De novo generation of CD4 T cells against viruses present in the host during immune reconstitution

Tomas Kalina, Hailing Lu, Zhao Zhao, Earl Blewett, Dirk P. Dittmer, Julie Randolph-Habecker, David G. Maloney, Robert G. Andrews, Hans-Peter Kiem, and Jan Storek

From the Fred Hutchinson Cancer Research Center and the University of Washington School of Medicine, Seattle, WA; the 2nd Medical School, Charles University, Prague, Czech Republic; the Oklahoma State University College of Osteopathic Medicine, Tulsa; and the University of Oklahoma Health Sciences Center, Oklahoma City.
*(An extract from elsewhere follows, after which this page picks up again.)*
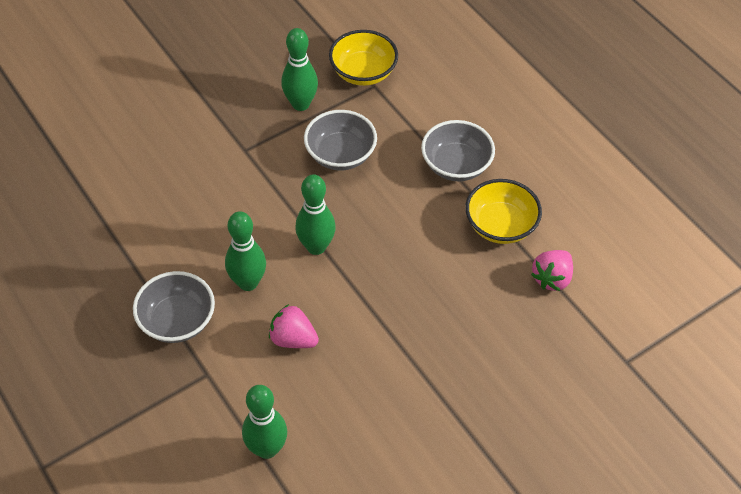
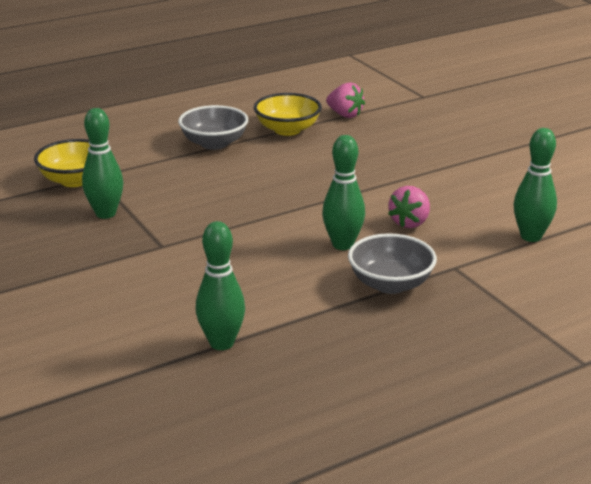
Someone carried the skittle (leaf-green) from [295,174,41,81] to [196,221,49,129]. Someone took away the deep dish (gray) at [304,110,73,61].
T cells recognizing self-peptides are typically deleted in the thymus by negative selection. It is not known whether T cells against persistent viruses (eg, herpesviruses) are generated by the thymus (de novo) after the onset of the infection. Peptides from such viruses might be considered by the thymus as self-peptides, and T cells specific for these peptides might be deleted (negatively selected). Here we demonstrate in baboons infected with baboon cytomegalovirus and baboon lymphocryptovirus (Epstein-Barr virus–like virus) that after autologous transplantation of yellow fluorescent protein (YFP)–marked hematopoietic cells, YFP+ CD4 T cells against these viruses were generated de novo. Thus the thymus generates CD4 T cells against not only pathogens absent from the host but also pathogens present in the host. This finding provides a strong rationale to improve thymopoiesis in recipients of hematopoietic cell transplants and, perhaps, in other persons lacking de novo–generated CD4 T cells, such as AIDS patients and elderly persons.